The game feels fairly easy to me, but I have been playing it for a long time. I would recommend this one for older kids, teens, and adults who aren’t afraid of a little learning curve early on. Once you get the hang of it, it’s a blast to play. You can also take your time with your turns, giving you plenty of time to chat or grab a piece of pie to keep you going.

2. Monopoly: A Game for All Ages

Monopoly classic board game box

How could we leave out the classic board game Monopoly?! This is another game I’ve been playing since I was a kid. Maneuver your game piece around the square board, buying properties and amassing a small fortune as you go. It’s simple enough for kids to play and classic enough for adults to feel nostalgic. Plus, there are so many themed editions of the game now, so you can always mix things up with Super Mario Bros, Scooby-Doo, Disney villains, Lord of the Rings, Star Wars… there’s even an Elf edition for the holidays.
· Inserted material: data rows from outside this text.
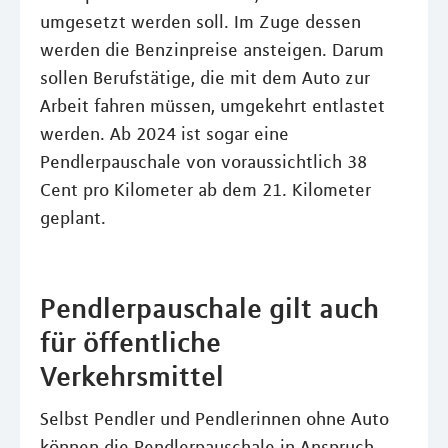
umgesetzt werden soll. Im Zuge dessen
werden die Benzinpreise ansteigen. Darum
sollen Berufstätige, die mit dem Auto zur
Arbeit fahren müssen, umgekehrt entlastet
werden. Ab 2024 ist sogar eine
Pendlerpauschale von voraussichtlich 38
Cent pro Kilometer ab dem 21. Kilometer
geplant.
Pendlerpauschale gilt auch
für öffentliche
Verkehrsmittel
Selbst Pendler und Pendlerinnen ohne Auto
können die Pendlerpauschale in Anspruch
1. Mario Kart: Adrenaline-Fueled Fun for Bigger Parties

Cute characters in Mario Kart 8 Deluxe zooming around a curve on their bikes

If you’re looking for friendly competition with a bit of an adrenaline rush, Nintendo’s Mario Kart is your game. There are tons of editions to play on past Nintendo consoles, but a good recent edition for the Switch would be Mario Kart 8 Deluxe. Anyone can pick it up and play it, as it’s a go-kart racing game for up to two people per console — or up to eight via multiplayer! This makes it ideal for larger groups, even if not everyone is a gamer. And if you have more people who want in on the go-kart racing action? Turn it into a tournament, where only the winner of each round moves on to the next race as new people come in to compete (or however you want to do it).

You’ll need the Switch to enjoy this party game — but if you have one, I can’t think of more fitting fun for a group of people to enjoy together. Expect lots of squeals and laughs as players maneuver tight turns at high speeds, with the occasional crash along the way!

What games do you like to play with family and friends? Do you have any gaming plans for the holiday season this year?